(RECORDED DATA Opens)
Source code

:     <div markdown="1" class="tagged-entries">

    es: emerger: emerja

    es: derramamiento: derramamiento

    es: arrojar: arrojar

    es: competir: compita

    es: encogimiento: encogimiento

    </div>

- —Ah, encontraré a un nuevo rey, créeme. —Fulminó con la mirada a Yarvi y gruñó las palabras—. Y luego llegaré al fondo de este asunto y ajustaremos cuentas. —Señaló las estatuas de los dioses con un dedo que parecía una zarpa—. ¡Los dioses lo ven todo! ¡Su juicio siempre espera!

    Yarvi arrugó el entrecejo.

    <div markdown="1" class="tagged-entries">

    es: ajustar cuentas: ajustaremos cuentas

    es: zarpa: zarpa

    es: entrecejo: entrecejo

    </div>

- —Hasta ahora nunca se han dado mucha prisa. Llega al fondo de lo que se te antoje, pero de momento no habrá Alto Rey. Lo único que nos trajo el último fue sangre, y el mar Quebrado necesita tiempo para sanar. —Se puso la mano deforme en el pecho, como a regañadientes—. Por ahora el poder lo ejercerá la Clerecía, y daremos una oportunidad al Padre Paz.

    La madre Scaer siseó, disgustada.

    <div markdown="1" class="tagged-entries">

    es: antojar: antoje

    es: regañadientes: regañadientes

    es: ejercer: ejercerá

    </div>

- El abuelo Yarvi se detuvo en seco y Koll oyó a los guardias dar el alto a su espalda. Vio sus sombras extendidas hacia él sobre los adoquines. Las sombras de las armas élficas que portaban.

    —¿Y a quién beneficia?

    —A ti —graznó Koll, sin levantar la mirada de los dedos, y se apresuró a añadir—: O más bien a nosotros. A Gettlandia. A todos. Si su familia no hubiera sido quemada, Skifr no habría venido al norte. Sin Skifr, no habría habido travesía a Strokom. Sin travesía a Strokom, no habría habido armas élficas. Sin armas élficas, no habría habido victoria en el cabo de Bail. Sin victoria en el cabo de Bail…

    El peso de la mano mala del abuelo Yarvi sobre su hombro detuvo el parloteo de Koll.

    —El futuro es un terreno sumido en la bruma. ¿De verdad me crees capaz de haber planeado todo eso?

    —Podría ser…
(RECORDED DATA Closes)
EXERCISE. Each line above is to be copied exactly as written.

RESPONSE FOR THIS EXERCISE.
Source code

:     <div markdown="1" class="tagged-entries">

    es: emerger: emerja

    es: derramamiento: derramamiento

    es: arrojar: arrojar

    es: competir: compita

    es: encogimiento: encogimiento

    </div>

- —Ah, encontraré a un nuevo rey, créeme. —Fulminó con la mirada a Yarvi y gruñó las palabras—. Y luego llegaré al fondo de este asunto y ajustaremos cuentas. —Señaló las estatuas de los dioses con un dedo que parecía una zarpa—. ¡Los dioses lo ven todo! ¡Su juicio siempre espera!

    Yarvi arrugó el entrecejo.

    <div markdown="1" class="tagged-entries">

    es: ajustar cuentas: ajustaremos cuentas

    es: zarpa: zarpa

    es: entrecejo: entrecejo

    </div>

- —Hasta ahora nunca se han dado mucha prisa. Llega al fondo de lo que se te antoje, pero de momento no habrá Alto Rey. Lo único que nos trajo el último fue sangre, y el mar Quebrado necesita tiempo para sanar. —Se puso la mano deforme en el pecho, como a regañadientes—. Por ahora el poder lo ejercerá la Clerecía, y daremos una oportunidad al Padre Paz.

    La madre Scaer siseó, disgustada.

    <div markdown="1" class="tagged-entries">

    es: antojar: antoje

    es: regañadientes: regañadientes

    es: ejercer: ejercerá

    </div>

- El abuelo Yarvi se detuvo en seco y Koll oyó a los guardias dar el alto a su espalda. Vio sus sombras extendidas hacia él sobre los adoquines. Las sombras de las armas élficas que portaban.

    —¿Y a quién beneficia?

    —A ti —graznó Koll, sin levantar la mirada de los dedos, y se apresuró a añadir—: O más bien a nosotros. A Gettlandia. A todos. Si su familia no hubiera sido quemada, Skifr no habría venido al norte. Sin Skifr, no habría habido travesía a Strokom. Sin travesía a Strokom, no habría habido armas élficas. Sin armas élficas, no habría habido victoria en el cabo de Bail. Sin victoria en el cabo de Bail…

    El peso de la mano mala del abuelo Yarvi sobre su hombro detuvo el parloteo de Koll.

    —El futuro es un terreno sumido en la bruma. ¿De verdad me crees capaz de haber planeado todo eso?

    —Podría ser…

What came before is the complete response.